>> BEGIN EXCERPT TO READ

Whatever appears in print over the signature of Professor Huxley produces the impression of reasonableness and wonderful clearness. The critic who should be hardy enough to charge Professor Huxley with ambiguity, obscurity, counsel-darkening utterances, or doubtful statements would precipitate upon his devoted head a torrent of contemptuous or angry abuse. Yet it seems to be the case that that fearless soldier of scientific progress has far more admiring readers than disciples and followers, — I mean on questions of ethics, politics, economics. His excursions into these realms are watched with the keenest interest by everybody; but the interest is not due to any agreement with his discoveries or conclusions. Professor Huxley is plausible and apparently rational in all that he writes on polities and ethics; but he is not really scientific.

Take his latest polemical performance. So far as his “Fortnightly Review” article (“An Apologetic Irenicon”) deals with the sins of latter-day Positivism, it is absolutely criticism-proof. He is eminently successful in the attempt to convict the Neo-Positivists of utterly abandoning the cardinal doctrines of Comtean and original Positivism and of using sophistry for the purpose of justifying their improper retention of the name of Positivists. In a word, the destructive criticism of Positivism, old and new, is characterized by the matchless vigor and brilliancy which we expect to find in all his controversial writings which deal with subjects on which he is an authority. But when he ventures beyond his depth and attempts to overthrow the whole system of evolutionary ethics by a few negations and bold assertions, he displays a surprising lack of critical insight and a strange unconsciousness of his gross inconsistencies and question-begging propositions. Let me quote him at some length:

I am asked for a distinct and positive assurance as to a moral providence. . . . “Providence,” in the sense of the rational order of the universe (or, if the phrase be preferred, the cause of that order), is undoubtedly as responsible for the phenomena of human existence as for any others. So far as mankind has acquired the conviction that the observance of certain rules of conduct is essential to the maintenance of social existence, it may be proper to say that “Providence,” operating through men, has generated morality. Within the limits of a fraction of a fraction of the living world, therefore, there is a “moral” providence. Through this small plat of an infinitesimal fragment of the universe there runs a “stream of tendency towards righteousness.” But outside the very rudimentary germ of a garden of Eden, thus watered, I am unable to discover any “moral” purpose, or anything but a stream of tendency towards the consummation of the cosmic process, chiefly by means of the struggle for existence, which is no more righteous or unrighteous than the operation of any other mechanism.

>> END EXCERPT TO READ

(DIRECTIVE 1)
Answer these about the essay on Professor Huxley:
(a) On which kinds of questions does the writer say Huxley has more admiring readers than followers?
(b) What is the title of Huxley's article in the "Fortnightly Review"?
(c) In the quoted passage, chiefly by what means does the stream of tendency toward the consummation of the cosmic process work?
(DIRECTIVE 2) Retype the part of the essay on Professor Huxley starting with "Whatever appears in" and going on through "not really scientific.".
(DIRECTIVE 3) Extend the essay on Professor Huxley from where it stops.

>> BEGIN DATASET EXCERPTS

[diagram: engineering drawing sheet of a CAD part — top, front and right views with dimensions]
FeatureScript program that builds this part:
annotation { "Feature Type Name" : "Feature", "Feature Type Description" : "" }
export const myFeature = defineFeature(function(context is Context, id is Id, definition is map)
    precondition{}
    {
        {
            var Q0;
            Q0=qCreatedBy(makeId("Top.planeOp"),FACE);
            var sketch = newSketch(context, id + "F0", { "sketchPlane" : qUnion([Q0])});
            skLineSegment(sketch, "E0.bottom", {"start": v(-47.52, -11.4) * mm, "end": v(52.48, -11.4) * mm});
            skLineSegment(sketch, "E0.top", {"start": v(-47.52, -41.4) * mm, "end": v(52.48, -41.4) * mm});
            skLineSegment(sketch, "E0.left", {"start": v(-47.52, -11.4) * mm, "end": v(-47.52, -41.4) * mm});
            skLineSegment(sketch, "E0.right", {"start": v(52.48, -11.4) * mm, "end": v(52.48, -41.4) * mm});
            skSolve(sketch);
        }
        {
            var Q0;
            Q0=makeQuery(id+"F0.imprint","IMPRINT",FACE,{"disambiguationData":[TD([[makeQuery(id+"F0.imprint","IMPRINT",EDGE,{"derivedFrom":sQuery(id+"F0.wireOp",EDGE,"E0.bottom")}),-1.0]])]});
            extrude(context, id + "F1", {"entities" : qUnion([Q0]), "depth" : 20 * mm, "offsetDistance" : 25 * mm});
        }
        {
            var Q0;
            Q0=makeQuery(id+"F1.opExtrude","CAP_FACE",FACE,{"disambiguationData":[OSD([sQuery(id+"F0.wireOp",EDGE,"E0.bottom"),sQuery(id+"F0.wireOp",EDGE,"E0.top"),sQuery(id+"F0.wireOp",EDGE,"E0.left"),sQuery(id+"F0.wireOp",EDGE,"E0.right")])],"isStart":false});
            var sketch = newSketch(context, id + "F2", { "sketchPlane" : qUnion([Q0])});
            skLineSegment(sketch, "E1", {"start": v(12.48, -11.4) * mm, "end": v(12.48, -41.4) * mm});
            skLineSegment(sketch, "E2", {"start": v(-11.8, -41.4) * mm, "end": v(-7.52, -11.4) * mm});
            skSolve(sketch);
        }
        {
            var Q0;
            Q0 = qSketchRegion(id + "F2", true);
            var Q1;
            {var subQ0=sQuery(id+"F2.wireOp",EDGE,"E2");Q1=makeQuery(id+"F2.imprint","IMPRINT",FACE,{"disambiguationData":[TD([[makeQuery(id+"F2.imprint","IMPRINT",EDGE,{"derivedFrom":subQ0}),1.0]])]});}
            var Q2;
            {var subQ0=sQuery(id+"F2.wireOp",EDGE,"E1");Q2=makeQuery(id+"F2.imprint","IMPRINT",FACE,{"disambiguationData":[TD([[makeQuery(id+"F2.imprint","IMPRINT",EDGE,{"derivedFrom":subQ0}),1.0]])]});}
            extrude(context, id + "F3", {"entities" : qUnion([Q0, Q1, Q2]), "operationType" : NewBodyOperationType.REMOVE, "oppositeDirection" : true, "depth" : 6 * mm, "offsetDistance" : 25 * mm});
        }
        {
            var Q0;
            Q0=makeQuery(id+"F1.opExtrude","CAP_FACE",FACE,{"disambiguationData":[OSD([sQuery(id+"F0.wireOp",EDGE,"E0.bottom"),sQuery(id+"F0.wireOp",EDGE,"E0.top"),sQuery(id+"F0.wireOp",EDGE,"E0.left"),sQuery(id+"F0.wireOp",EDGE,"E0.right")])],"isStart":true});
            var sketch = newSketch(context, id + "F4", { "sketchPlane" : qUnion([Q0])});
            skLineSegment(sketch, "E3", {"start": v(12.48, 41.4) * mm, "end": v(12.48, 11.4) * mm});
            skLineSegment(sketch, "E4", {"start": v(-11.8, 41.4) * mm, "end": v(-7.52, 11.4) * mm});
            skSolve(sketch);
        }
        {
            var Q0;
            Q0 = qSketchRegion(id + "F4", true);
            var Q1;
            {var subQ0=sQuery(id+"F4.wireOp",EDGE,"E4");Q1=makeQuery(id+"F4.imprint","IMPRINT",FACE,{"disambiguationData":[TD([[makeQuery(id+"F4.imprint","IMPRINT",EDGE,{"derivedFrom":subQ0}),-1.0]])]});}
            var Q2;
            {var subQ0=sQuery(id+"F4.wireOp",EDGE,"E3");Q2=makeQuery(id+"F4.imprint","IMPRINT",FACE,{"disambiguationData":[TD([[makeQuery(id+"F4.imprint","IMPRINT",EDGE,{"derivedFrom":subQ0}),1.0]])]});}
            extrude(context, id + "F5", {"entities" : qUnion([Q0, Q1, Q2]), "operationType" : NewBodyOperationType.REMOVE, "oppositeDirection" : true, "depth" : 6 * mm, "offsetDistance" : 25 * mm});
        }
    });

>> END DATASET EXCERPTS

(RIGHT ANSWER 1)
(a) Ethics, politics, and economics.
(b) "An Apologetic Irenicon."
(c) The struggle for existence.

(RIGHT ANSWER 2)
Whatever appears in print over the signature of Professor Huxley produces the impression of reasonableness and wonderful clearness. The critic who should be hardy enough to charge Professor Huxley with ambiguity, obscurity, counsel-darkening utterances, or doubtful statements would precipitate upon his devoted head a torrent of contemptuous or angry abuse. Yet it seems to be the case that that fearless soldier of scientific progress has far more admiring readers than disciples and followers, — I mean on questions of ethics, politics, economics. His excursions into these realms are watched with the keenest interest by everybody; but the interest is not due to any agreement with his discoveries or conclusions. Professor Huxley is plausible and apparently rational in all that he writes on polities and ethics; but he is not really scientific.

(RIGHT ANSWER 3)
I hear much of the “ethics of evolution.” I apprehend that, in the broadest sense of the term “evolution,” there neither is, nor can be, any such thing. The notion that the doctrine of evolution can furnish a foundation for morals seems to me to be an illusion, which has arisen from the unfortunate ambiguity of the term “fittest” in the formula “survival of the fittest.” We commonly use the “fittest” in a good sense with an understood connotation of “best”; and “best” we are apt to take in its ethical sense. But the “fittest” which survives in the struggle for existence may be, and often is, the ethically worst.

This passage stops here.